The Voice Rules Are Code Now

The most valuable tool in the set is the least glamorous. It is the linter that checks a draft against how I actually write. No emoji. No em-dashes. No banned filler like "the goal is simple" or "game changer." No tidy "it is not this, it is that" constructions that give away a machine wrote the line.

I learned this the direct way. An early run of my own tool produced drafts with em-dashes and a clean little flourish about being human-approved rather than autopilot. Both break my own rules. Encoding those rules as a deterministic check, rather than hoping the model remembers them, is what makes the output sound like me instead of like a competent stranger.

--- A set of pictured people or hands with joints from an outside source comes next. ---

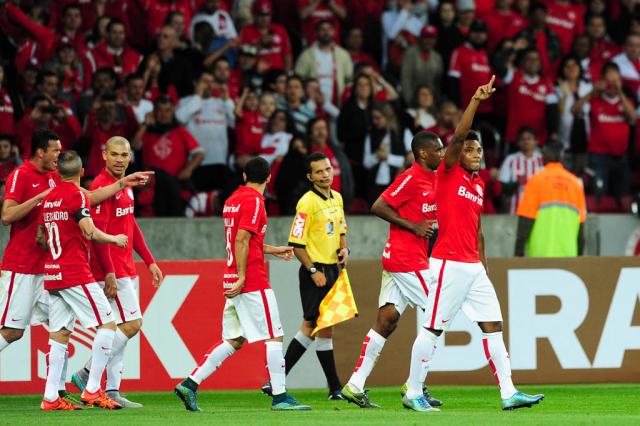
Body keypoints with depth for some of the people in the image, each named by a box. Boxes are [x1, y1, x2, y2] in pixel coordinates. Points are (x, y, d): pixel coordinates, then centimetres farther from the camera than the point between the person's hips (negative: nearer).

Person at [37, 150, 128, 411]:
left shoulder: (49, 197, 13)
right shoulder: (76, 194, -9)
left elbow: (40, 237, 22)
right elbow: (90, 233, -18)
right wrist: (115, 239, -1)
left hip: (52, 275, 8)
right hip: (76, 275, -8)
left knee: (59, 334, 8)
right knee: (107, 324, -2)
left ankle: (50, 397, 3)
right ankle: (92, 391, -7)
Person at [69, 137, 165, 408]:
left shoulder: (125, 186, 16)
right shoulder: (101, 186, -14)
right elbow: (97, 232, -19)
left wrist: (150, 262, 21)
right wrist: (109, 273, -22)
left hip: (125, 270, 9)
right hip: (112, 271, -9)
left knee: (118, 330, 8)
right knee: (131, 324, -12)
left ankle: (112, 391, 9)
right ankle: (87, 373, -6)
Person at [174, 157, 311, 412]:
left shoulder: (233, 200, 16)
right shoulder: (254, 200, -11)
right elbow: (241, 241, -19)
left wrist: (275, 250, 34)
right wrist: (242, 277, -21)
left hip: (234, 281, 9)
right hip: (253, 281, -9)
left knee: (234, 341, 10)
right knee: (274, 337, -3)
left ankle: (190, 384, 3)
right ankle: (280, 397, -4)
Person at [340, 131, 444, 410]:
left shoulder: (433, 179, 15)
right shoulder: (411, 179, -13)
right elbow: (378, 207, -17)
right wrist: (414, 226, -17)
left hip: (395, 259, 9)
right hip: (407, 259, -9)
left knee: (386, 321, 6)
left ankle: (355, 385, 5)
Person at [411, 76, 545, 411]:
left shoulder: (479, 183, 15)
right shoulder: (448, 173, -5)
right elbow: (458, 136, -21)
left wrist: (484, 266, 19)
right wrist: (476, 101, -27)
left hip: (473, 267, 8)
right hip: (448, 264, -8)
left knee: (493, 326, 4)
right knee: (432, 329, -3)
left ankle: (508, 393, 5)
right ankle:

FF7-Style Artifact Scorecard

I like scoreboards that force tradeoffs. Here is the one for the second version.

Stat Score Notes
Portability 9/10 Configure the server once, use it in any repo and session.
Teachability 9/10 One config snippet to adopt. Real "do this in your editor" story.
Safety 9/10 Approval gate, explicit cost at decision time, dry run when credentials are absent.
Separation of concerns 8/10 Capability, behavior, and distribution each live in the right layer.
Operator UX 7/10 Tools are clean. A one-call end-to-end flow is the next polish.
Business readiness 8/10 Server builds and runs, and live text-only publishing was validated. API credits and limits still matter at scale.

LIMIT BREAK Meter: 49 / 60

Translation: this is no longer a clever script. It is a portable capability with a clear distribution path.

What I Actually Learned

The hard part was never the API. It was deciding where each piece lives so the whole thing can move.

Context grounds. Capability acts. When you mix them, you get something that works once, in one place, for one person. When you separate them, the model can carry the behavior, the server can carry the capability, and a Space can carry the distribution.

If you are building in this space, start with one question before you write code. When this works, who can use it, and where. If the honest answer is "only me, only here," you have built the demo, not the tool.